# Texas laws regarding shotgun length?



## kenn

I have a 410 i'm thinking of shortening, what is the minimal length that the law will allow?

thanks in advance,
kenn


----------



## Shipwreck

18" for the barrel - 26 inches for overall length.

That is fed law. Be aware that I have someone on probation (on my caseload) for shortening a shotgun - and he thought he had the barrel at 18". I am not sure if the length is the entire thing, or maybe they don't count the small area at the end where the barrel fits into the receiver.


----------



## Ram Rod

Shipwreck said:


> 18" for the barrel - 26 inches for overall length.
> 
> That is fed law. Be aware that I have someone on probation (on my caseload) for shortening a shotgun - and he thought he had the barrel at 18". I am not sure if the length is the entire thing, or maybe they don't count the small area at the end where the barrel fits into the receiver.

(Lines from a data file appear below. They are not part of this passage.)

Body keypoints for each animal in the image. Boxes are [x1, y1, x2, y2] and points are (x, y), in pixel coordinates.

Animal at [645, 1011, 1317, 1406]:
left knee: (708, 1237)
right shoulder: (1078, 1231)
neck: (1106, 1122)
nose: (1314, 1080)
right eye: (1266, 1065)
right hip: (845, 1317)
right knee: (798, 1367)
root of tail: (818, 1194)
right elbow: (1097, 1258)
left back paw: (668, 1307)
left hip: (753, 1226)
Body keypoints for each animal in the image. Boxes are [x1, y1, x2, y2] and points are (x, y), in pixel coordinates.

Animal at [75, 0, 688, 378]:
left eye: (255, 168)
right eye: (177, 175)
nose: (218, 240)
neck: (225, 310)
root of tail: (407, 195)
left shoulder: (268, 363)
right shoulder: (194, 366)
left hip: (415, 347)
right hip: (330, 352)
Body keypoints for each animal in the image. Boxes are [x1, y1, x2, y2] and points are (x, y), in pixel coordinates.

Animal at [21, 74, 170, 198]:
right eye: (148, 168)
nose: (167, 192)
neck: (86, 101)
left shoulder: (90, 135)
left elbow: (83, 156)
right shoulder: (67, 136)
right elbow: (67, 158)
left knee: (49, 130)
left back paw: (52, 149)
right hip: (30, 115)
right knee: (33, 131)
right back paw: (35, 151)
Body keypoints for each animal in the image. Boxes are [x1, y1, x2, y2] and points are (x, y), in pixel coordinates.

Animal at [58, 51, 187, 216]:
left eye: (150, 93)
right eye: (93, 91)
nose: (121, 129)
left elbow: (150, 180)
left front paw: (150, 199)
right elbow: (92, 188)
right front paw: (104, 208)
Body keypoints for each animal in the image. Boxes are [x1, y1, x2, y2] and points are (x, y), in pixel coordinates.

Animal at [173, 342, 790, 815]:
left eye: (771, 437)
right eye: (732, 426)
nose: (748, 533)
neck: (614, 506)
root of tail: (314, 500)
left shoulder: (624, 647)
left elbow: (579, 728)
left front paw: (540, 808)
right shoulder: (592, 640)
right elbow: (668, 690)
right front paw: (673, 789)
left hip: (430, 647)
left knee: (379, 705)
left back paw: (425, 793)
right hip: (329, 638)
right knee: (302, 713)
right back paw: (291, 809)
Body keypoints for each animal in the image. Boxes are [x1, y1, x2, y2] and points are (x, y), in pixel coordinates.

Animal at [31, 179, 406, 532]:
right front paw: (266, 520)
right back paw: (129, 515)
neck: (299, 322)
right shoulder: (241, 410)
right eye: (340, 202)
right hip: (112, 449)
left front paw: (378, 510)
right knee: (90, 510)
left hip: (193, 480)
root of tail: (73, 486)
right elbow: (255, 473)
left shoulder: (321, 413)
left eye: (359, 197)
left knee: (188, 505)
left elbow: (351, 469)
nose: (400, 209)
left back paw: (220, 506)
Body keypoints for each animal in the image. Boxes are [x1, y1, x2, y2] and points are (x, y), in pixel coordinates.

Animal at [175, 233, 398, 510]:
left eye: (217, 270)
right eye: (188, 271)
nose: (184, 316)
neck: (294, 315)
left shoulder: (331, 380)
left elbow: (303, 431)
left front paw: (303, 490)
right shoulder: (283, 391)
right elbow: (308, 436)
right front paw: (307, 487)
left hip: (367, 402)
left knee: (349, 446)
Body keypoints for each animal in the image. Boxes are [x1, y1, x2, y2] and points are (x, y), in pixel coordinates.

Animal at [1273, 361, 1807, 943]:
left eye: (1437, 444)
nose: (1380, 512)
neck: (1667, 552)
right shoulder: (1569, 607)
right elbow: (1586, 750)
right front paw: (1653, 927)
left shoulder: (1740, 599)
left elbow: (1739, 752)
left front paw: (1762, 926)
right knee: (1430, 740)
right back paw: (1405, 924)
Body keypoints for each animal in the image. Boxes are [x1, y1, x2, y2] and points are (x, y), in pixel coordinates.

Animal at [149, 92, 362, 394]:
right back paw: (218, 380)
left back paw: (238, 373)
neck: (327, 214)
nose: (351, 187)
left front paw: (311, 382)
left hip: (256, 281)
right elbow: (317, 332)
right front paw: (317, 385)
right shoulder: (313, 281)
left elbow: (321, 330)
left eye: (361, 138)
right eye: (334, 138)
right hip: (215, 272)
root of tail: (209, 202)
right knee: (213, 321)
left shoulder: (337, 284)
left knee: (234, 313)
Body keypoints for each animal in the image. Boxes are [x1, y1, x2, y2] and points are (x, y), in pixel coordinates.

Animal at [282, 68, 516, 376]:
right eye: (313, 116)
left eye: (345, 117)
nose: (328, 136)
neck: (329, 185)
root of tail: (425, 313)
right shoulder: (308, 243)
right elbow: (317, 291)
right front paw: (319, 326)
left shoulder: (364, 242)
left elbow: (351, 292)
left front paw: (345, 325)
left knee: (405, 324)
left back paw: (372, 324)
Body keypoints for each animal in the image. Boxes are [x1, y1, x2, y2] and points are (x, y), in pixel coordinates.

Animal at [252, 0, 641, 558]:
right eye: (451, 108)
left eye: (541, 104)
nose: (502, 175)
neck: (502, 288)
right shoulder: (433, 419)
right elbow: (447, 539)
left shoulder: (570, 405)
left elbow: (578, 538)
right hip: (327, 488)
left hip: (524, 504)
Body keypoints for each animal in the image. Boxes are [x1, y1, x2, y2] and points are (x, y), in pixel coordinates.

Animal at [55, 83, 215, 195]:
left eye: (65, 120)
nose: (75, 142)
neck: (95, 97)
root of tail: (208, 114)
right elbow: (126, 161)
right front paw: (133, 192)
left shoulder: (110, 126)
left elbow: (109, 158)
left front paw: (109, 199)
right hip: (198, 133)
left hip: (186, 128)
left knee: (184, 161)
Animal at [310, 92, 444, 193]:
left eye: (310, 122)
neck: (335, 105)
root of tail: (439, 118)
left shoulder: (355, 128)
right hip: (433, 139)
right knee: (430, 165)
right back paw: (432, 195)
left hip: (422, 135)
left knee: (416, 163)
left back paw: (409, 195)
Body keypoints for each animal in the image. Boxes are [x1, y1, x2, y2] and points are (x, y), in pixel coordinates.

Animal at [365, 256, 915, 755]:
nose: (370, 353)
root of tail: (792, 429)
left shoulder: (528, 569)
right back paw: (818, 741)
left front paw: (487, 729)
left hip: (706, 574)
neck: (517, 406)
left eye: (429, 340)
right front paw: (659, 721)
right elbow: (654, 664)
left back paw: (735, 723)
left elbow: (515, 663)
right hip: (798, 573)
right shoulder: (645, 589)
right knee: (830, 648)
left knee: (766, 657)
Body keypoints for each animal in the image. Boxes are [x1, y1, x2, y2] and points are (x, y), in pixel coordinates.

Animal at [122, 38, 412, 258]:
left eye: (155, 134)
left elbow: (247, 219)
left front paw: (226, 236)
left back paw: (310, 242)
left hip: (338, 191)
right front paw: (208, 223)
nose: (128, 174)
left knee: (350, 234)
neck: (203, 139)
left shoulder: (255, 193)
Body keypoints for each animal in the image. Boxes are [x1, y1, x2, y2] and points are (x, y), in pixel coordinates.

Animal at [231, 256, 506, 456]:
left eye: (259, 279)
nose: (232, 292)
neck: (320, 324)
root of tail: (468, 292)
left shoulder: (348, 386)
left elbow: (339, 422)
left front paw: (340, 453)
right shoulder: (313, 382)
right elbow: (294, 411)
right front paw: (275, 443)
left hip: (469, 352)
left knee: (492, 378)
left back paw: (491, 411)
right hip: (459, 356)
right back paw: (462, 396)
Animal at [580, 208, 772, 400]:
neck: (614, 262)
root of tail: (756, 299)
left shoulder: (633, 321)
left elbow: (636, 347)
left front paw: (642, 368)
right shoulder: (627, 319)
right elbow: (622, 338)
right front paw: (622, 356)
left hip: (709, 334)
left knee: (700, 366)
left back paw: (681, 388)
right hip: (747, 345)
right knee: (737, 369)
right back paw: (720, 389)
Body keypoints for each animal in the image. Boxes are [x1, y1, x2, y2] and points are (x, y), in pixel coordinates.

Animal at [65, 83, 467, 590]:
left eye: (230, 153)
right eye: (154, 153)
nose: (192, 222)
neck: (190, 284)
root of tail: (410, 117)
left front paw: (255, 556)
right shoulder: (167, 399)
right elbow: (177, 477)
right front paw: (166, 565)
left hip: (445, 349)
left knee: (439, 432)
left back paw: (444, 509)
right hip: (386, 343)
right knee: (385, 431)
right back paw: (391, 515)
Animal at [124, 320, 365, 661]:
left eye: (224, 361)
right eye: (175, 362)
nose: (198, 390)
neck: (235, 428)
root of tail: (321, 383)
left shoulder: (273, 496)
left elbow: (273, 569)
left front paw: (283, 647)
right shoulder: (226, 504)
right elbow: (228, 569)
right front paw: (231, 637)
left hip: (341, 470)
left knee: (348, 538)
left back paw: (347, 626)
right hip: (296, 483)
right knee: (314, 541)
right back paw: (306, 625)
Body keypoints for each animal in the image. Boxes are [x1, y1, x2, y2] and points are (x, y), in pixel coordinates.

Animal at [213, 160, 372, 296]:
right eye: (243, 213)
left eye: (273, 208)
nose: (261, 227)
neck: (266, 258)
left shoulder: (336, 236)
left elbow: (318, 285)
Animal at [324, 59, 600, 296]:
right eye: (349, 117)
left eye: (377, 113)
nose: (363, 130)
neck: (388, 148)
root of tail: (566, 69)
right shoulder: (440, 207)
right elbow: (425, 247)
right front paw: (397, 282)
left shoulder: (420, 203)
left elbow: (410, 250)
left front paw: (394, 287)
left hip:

Agreed. Federal law. I've had several shotguns in the past, and usually bought an extra barrel for them and had gunsmiths chop them--they have always made them 18 1/4" at minimum so there wasn't any question. To my knowledge, barrel means barrel and does not include the chamber-that would be from the front of your shotgun receiver to the muzzle. It's perfectly legal to have a registered short barrel shotgun or AOW, just follow your state or federal laws pertaining to that. Many manufacturers offer factory short barreled shotguns including Wilson Combat.


----------



## Mike Barham

*Ram Rod* is on the money, as usual. Be very careful with shortening shotguns. Read up on Randy Weaver and the feds.


----------



## kenn

thanks guys.


----------



## N3OKI

18in. to the bolt face with the action closed.


----------